The two issues you cite seem to conflict with one another. If one party mined some quantity of bitcoins in "bad guy" fashion (by what standard? bitcoin as a platform seems not to care about this), they would be analogous to a skilled (or lucky!) gold-miner as compared to his less-productive colleagues. Neither is a threat to gold as a store of value. In fact, gold lacks the guarantee of predictability that bitcoin has, that new units are produced at a predetermined rate. Certainly talk about inflationary "dumping" is invalid.

Economically, what we're seeing now is deflation, but I fail to see the problem with that. Are bitcoins under- or over-valued? You might as well ask about the price of gold. If you have an oracle that can answer either of these questions, you should be researching which tropical island chains to purchase, not blogging.
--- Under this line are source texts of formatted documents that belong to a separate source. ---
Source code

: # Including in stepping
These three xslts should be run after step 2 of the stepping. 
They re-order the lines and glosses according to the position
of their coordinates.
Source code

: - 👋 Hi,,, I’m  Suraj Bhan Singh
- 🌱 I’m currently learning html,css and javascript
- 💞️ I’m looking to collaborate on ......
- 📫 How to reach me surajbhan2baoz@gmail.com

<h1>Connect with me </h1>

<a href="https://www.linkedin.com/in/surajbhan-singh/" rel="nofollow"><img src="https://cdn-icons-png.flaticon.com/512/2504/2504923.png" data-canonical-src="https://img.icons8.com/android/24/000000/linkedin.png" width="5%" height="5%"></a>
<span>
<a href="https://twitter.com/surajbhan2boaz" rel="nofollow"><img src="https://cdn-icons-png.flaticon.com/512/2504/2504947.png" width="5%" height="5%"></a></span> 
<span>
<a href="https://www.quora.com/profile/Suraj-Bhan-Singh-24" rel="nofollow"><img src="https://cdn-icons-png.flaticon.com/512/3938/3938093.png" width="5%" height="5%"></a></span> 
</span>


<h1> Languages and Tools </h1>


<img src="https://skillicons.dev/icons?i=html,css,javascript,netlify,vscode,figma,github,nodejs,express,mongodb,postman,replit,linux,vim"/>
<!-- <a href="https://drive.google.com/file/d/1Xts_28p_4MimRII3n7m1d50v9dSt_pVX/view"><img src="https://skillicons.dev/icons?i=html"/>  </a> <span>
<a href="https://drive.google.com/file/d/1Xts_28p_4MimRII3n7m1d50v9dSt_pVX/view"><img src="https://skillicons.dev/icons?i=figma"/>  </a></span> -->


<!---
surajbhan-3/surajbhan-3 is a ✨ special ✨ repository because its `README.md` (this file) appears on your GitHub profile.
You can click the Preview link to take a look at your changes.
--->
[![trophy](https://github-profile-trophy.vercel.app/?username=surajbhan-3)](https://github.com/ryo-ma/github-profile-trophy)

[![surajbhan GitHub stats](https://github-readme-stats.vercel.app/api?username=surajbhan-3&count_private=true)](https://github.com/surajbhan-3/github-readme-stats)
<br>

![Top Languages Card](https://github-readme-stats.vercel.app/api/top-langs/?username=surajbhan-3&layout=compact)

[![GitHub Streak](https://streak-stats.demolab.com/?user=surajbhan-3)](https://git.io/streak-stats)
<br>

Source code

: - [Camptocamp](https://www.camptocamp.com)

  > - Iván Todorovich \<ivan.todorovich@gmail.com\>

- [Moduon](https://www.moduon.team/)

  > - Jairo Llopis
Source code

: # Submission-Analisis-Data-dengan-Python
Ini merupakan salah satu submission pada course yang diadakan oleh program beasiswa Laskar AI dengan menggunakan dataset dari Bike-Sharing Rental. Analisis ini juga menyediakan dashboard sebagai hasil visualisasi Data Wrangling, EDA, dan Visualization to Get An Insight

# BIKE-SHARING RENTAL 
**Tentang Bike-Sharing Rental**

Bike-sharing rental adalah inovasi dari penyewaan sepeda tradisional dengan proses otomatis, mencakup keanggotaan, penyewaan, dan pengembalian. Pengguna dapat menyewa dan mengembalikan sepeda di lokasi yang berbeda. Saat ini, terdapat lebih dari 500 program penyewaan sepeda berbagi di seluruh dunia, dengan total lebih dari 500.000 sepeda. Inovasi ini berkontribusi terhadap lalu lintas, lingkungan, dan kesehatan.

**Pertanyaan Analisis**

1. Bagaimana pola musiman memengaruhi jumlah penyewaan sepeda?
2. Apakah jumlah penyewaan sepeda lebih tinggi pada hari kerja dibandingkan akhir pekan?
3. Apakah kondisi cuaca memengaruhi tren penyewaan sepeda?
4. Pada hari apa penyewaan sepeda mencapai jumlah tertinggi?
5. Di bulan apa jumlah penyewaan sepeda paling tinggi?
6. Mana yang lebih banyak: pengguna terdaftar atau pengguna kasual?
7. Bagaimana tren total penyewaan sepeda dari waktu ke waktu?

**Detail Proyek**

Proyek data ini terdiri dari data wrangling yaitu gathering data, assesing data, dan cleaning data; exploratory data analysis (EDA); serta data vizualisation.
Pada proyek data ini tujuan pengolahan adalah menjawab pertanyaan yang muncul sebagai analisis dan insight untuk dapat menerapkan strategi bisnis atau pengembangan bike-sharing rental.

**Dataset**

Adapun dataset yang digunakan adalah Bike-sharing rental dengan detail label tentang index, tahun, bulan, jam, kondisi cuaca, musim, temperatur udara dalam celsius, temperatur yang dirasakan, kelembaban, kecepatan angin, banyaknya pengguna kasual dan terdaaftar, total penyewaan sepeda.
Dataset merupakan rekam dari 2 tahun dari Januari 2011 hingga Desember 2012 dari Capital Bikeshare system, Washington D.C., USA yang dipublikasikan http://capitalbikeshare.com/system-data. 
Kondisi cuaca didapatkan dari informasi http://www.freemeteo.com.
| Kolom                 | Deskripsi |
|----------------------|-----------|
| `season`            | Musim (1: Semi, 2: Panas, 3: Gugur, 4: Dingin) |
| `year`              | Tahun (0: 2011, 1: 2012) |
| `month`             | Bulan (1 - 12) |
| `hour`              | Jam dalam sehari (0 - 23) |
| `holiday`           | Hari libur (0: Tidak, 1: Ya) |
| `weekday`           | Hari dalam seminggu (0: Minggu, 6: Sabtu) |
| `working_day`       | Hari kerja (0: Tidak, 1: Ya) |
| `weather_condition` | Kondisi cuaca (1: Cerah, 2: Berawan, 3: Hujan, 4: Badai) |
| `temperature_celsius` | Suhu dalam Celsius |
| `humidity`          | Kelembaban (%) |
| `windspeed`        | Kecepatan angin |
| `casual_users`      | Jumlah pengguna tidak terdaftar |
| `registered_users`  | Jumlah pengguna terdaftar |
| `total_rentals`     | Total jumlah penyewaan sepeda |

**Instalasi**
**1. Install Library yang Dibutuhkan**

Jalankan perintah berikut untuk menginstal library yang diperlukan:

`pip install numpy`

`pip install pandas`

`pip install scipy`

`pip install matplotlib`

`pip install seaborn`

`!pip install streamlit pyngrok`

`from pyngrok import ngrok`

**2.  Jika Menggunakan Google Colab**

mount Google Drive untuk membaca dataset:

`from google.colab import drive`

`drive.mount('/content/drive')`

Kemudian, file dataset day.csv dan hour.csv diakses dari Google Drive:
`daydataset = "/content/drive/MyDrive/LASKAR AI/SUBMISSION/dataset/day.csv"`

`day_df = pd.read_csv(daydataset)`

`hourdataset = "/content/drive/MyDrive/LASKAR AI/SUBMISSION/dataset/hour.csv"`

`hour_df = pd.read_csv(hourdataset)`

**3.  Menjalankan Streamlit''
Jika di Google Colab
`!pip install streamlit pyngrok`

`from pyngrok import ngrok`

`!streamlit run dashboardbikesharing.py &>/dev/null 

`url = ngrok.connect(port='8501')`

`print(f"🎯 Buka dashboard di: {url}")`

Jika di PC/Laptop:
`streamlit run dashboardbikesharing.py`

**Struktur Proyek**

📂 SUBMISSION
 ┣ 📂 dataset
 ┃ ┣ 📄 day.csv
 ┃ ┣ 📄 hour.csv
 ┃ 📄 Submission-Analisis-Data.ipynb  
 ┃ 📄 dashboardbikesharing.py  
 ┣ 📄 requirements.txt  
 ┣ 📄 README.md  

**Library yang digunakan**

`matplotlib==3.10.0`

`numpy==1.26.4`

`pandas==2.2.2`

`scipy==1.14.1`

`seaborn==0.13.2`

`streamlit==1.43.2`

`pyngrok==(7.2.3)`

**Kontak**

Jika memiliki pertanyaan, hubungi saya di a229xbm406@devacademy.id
An asset's price doesn't have to track exactly the prices of other assets in order to be useful for investment or commerce. If and when some adjustment to the price of bitcoins occurs, investors will react as they always have. They won't conclude that an asset that loses value over some period must therefore have zero value.

It seems most people are discounting the possibility that there is a major flaw in the bitcoin protocol and/or a major bitcoin client. In that case the value of bitcoins might very well disappear completely. All assets entail some risk, however, and this risk is certainly priced-in. Those who ignore risk might well get bitten by it, but that's true of all assets.

(by Jess 13 Jun 2011 23:58)


Sigh.
I've used them as an actual currency - to buy and sell actual physical things. Proof of concept has been proved as far as I'm concerned.

Your other objections have been dealt with over and over and over and over and over again in the bitcoin forums. Every time someone new turns up they think they've uniquely discovered the flaw in the system... and they're (not always politely) put right.

What I've learned so far? It's an experiment - and nobody who thinks they know what they're talking about, actually knows what they're talking about. We'll just have to see.

(by Nick Taylor 14 Jun 2011 09:43)


qarl
"what would happen if a botnet calculated a million new bitcoins..."

it's unfortunate that you didn't pose this as a question to the bitcoin community before deciding it's a vulnerability in the system. we're all very nice in the forums, and we would have explained the error in your reasoning.

the fact is - if you own 50% of the bitcoin network, you are LEGITIMATELY given 50% of the coins mined. if you use your majority to cheat, at most you could earn double that.

but that is a (relatively) small number of coins, on the order of a thousand a day. yes that's a nice sum - but not enough to damage the system. and again, you could have gotten half that without cheating.

perhaps you believe that with 50% of the network, you can cheat and mine MORE than a thousand coins a day. you could, i suppose, but the remaining 50% of the network (and every client that is connected to it) would immediately see the activity and know it's illegal.

the system was created by some amazingly smart people - and it has been examined by many more amazingly smart people. to think you can find flaws so easily is hubris.